A chi ci segue da qualche tempo non sarà certamente sfuggito l’intervento del sig. Bruno Asuni in uno degli incontri che tenemmo durante la scorsa campagna elettorale. Abbiamo sentito la necessità di approfondire meglio la sua storia e l’impegno che ha dedicato per tanti anni a favore dei detenuti e delle loro famiglie.

Così, ci incontriamo un mattino di Dicembre al bar S’Offelleria, già addobbato per il Natale, dove, tra un caffè e una pasta, Bruno inizia a raccontarci le storie che ha vissuto accanto ai carcerati di Buoncammino e del suo lavoro di oltre trent’anni nel campo del volontariato.

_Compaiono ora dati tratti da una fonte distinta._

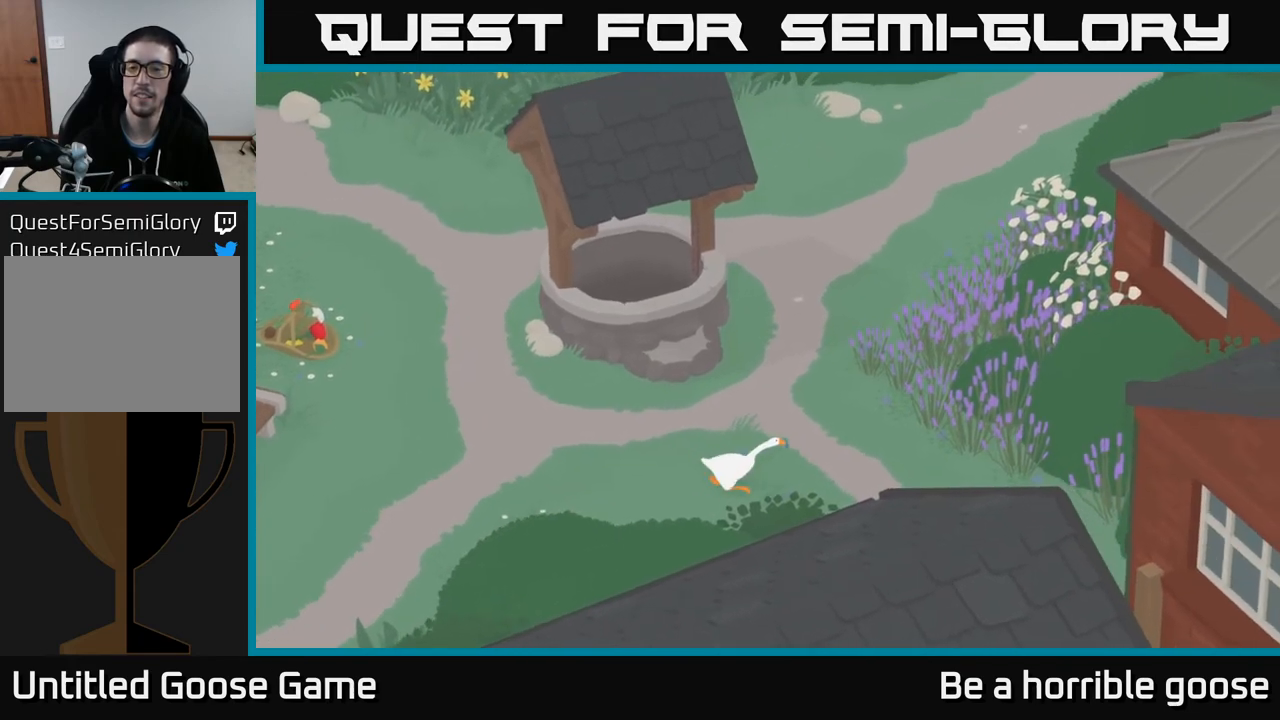
{"buttons": ["A"], "left_stick": "down-right", "right_stick": "center", "events": [[183, "left_stick", "down-right"]]}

L'Associazione Coordinamento Volontariato Giustizia – Onlus, fondata e guidata proprio da Bruno, è stata un punto di riferimento fondamentale per tantissimi detenuti e le loro famiglie in Sardegna. L'associazione si occupava principalmente di supportare i carcerati, le loro famiglie e le persone che vivevano situazioni di marginalità legate al sistema penitenziario. Un lavoro che ha visto Bruno e il suo team impegnarsi nella difesa dei diritti dei detenuti, nella gestione dei colloqui e nell'aiuto a chi viveva fuori dalla Sardegna e aveva bisogno di un alloggio quando viaggiava a Cagliari per far visita al proprio caro in carcere.

Bruno, con orgoglio, ci mostra anche alcuni dei libricini che la sua associazione aveva preparato per aiutare i detenuti e le loro famiglie a districarsi nei meandri delle complesse regole carcerarie. Questi piccoli manuali erano una risorsa fondamentale per comprendere cosa fosse permesso ricevere, usare o fare all’interno delle strutture penitenziarie. Inoltre, ci racconta di avere anche una serie di foto dei carceri dismessi della Sardegna, scattate da un fotografo professionista.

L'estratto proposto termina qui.